The Iraq War was ill-planned from the outset: it ignored the historical cultural and most importantly, the religious dynamics of the wider region. It ignored or discounted the Iranian reaction and the Shia influence. The planners took as read the moral justification of Liberal interventionism. Planners either ignored or saw that a possible development, such as the Arab Spring was a warning not an encouragement. However more than anything Bush and Blair took the ‘sexed-up’ document on ‘weapons of mass destruction’ as a warrant for war. The context was the attack on 9/11, and the prior planned attempted assassination of George Bush senior by Saddam Hussein. This arguably coloured George W Bush’s reaction to the Al Qaeda attacks on the World Trade Towers and directed his focus from Afghanistan to Iraq. But what does Galeotti (189-234) say and argue and how is SD applied here?
Galeotti argues in this final case study that the WMD controversy, which as this author says is still embroiled in controversy and acrimony, is dramatically close to the Gulf of Tonkin Resolution and invokes McNamara’s address to Congress in 1964 (194). Galeotti says lying is always part of self-deception but goes on in the context of this discussion to talk of the honest mistake explanation, and, cognitive and motivated mistakes. However Galeotti argues that SD is not a general explanation for all wrong doing. In the conclusion, Galeotti writes on the explanatory and normative reasons in favour of self-deception. However, before that, Galeotti (234) gives the concluding arguments to how SD should be applied to the WMD controversy. This is where I leave the reader with a tease and to ponder what responsibility we, the public, have in military actions which cause such pain to the populations of the countries the West intervenes in, and the suffering of the families at home who lose loved ones as a result. Galeotti argues we cannot always blame our leaders (233).

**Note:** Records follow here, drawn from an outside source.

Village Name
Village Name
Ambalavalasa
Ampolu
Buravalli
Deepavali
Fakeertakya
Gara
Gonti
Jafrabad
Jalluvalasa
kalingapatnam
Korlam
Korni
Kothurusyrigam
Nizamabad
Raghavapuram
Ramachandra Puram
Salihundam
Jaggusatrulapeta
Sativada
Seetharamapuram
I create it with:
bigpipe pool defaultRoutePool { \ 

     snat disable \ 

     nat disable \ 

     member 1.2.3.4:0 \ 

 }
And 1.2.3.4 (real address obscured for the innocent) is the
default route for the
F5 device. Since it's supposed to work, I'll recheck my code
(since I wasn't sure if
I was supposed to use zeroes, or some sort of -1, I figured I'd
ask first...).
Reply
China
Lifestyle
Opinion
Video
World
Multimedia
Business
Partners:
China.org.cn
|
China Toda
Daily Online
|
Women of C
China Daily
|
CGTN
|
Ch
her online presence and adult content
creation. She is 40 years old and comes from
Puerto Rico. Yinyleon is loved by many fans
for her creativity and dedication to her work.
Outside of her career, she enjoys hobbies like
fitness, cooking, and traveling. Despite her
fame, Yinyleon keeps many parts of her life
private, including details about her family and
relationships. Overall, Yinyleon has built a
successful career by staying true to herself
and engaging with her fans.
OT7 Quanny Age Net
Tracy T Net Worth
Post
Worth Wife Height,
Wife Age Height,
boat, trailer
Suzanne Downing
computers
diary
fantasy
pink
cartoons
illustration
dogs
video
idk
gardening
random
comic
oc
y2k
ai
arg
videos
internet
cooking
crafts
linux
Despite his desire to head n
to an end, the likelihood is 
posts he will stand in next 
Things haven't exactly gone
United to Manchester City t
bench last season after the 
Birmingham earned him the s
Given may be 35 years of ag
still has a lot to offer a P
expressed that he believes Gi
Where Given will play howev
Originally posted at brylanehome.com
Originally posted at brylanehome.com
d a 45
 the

Desmond Hewitt—deshewitt100@gmail.com—completed his PhD in Sociology at the University of Warwick in 2014. While a doctoral student, he taught at Warwick and also at the University of Aston. His PhD was entitled, ‘Excellence in Critical Condition: The Current State of English Higher Education’. He conducted a critical discourse analysis of successive governments’ reviews into higher education, focusing on ‘excellence’, and what it means to those in higher education who administer the university. Tracing excellence back to Aristotle and the concept of eudaemonia—not simply defined as ‘happiness’ or even ‘flourishing’, but as our desire to fly above the clouds. The thesis argued that the Enlightenment notion of endless development was alive and well in higher education—perhaps ‘transhumanism’ without calling it so.
[1] https://www.researchgate.net/publication/24004833_Hubris_syndrome_An_acquired_personality
_disorder_A_study_of_US_Presidents_and_UK_Prime_Ministers_over_the_last_100_years.
[2] https://www.jstor.org/stable/20033651.
[3] https://chomsky.info/consent01/.
[4] https://link.springer.com/chapter/10.1057/9780230614130_12.
[5] Perhaps it is possible to turn this on its head and believe as George W. Bush did to begin with that Saddam Hussein had come for him on 9/11 as he had attempted to do to his father.